Hopefully the arinc653 maintainers will get an opportunity to take a
look at this before the hard freeze today.  But if not, given the
timing, and the fact that the patch is really more to do with the
interface to the scheduling system as a whole rather than internal
algorithms of the arinc scheduler, I think it's probably OK to take the
liberty of checking it in even without an Ack (as long as there's no
Nack).  We can always revert / amend it later if there are objections.

 -George
Dario Faggioli April 8, 2016, 1:11 p.m. UTC | #3
On Fri, 2016-04-08 at 14:00 +0100, George Dunlap wrote:
> On 08/04/16 13:52, George Dunlap wrote:
> > On 08/04/16 02:23, Dario Faggioli wrote:
> > > Signed-off-by: Dario Faggioli <dario.faggioli@citrix.com>
> > Thanks!
> > 
> > Reviewed-by: George Dunlap <george.dunlap@citrix.com>
> Committers:
> 
> Hopefully the arinc653 maintainers will get an opportunity to take a
> look at this before the hard freeze today.  But if not, given the
> timing, and the fact that the patch is really more to do with the
> interface to the scheduling system as a whole rather than internal
> algorithms of the arinc scheduler, I think it's probably OK to take
> the
> liberty of checking it in even without an Ack (as long as there's no
> Nack).  We can always revert / amend it later if there are
> objections.
> 
Thanks George,

FWIW, I do agree, and I'm up for fixing any issue that could be raised,
or any bug that could surface in ARINC code because of this, super
quickly, during the rc period.

Now, a much easier but I guess technically relevant question: assuming
that you (George) also like and Ack patch 8, should I (and this is for
committers) resend the series, or do you guys can fetch it from the git
branch and/or list (with the correct version of patch 8 being the one
attached to the reply to Juergen's further comments)?

Thanks again and Regards,
Dario
Robert VanVossen April 8, 2016, 2 p.m. UTC | #4
On 4/8/2016 9:11 AM, Dario Faggioli wrote:
> On Fri, 2016-04-08 at 14:00 +0100, George Dunlap wrote:
>> On 08/04/16 13:52, George Dunlap wrote:
>>> On 08/04/16 02:23, Dario Faggioli wrote:
>>>> Signed-off-by: Dario Faggioli <dario.faggioli@citrix.com>
>>> Thanks!
>>>
>>> Reviewed-by: George Dunlap <george.dunlap@citrix.com>
>> Committers:
>>
>> Hopefully the arinc653 maintainers will get an opportunity to take a
>> look at this before the hard freeze today.  But if not, given the
>> timing, and the fact that the patch is really more to do with the
>> interface to the scheduling system as a whole rather than internal
>> algorithms of the arinc scheduler, I think it's probably OK to take
>> the
>> liberty of checking it in even without an Ack (as long as there's no
>> Nack).  We can always revert / amend it later if there are
>> objections.

Acked-by: Robert VanVossen <robert.vanvossen@dornerworks.com>

Luckily, I had some time today.

▸ **Excerpted data**
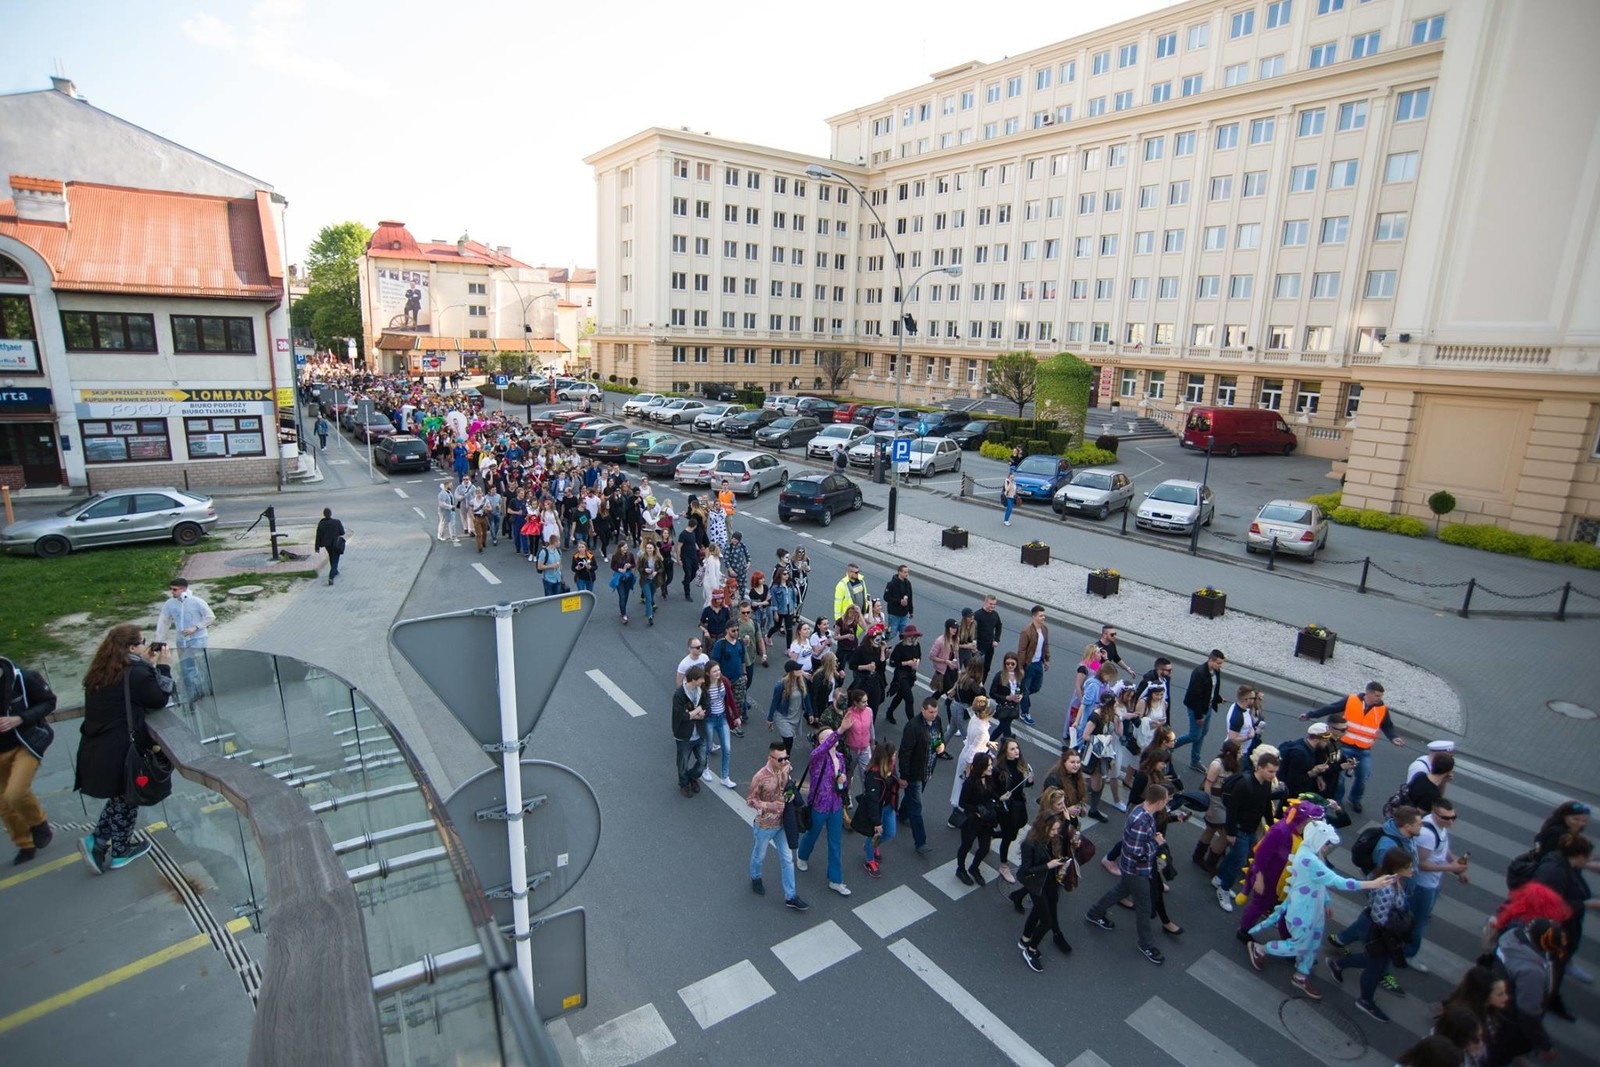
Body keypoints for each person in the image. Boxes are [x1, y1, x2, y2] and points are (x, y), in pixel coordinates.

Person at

--

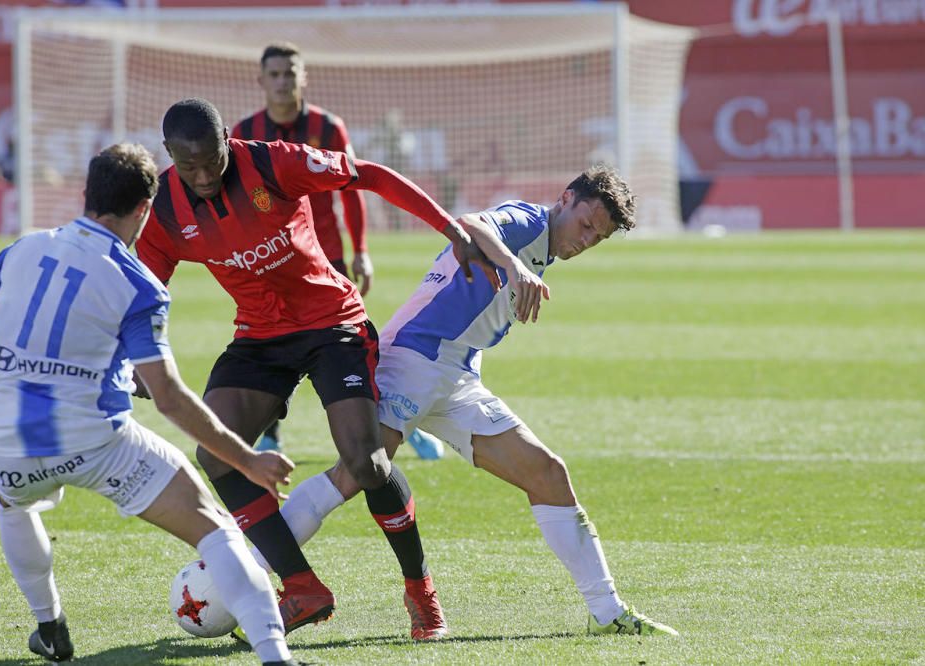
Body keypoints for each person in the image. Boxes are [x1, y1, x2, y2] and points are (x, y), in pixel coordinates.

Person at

▸ **Requirement**
Write down each distinct email address that appears in the patch discussion.

▸ **Exercise answer**
dario.faggioli@citrix.com
george.dunlap@citrix.com
robert.vanvossen@dornerworks.com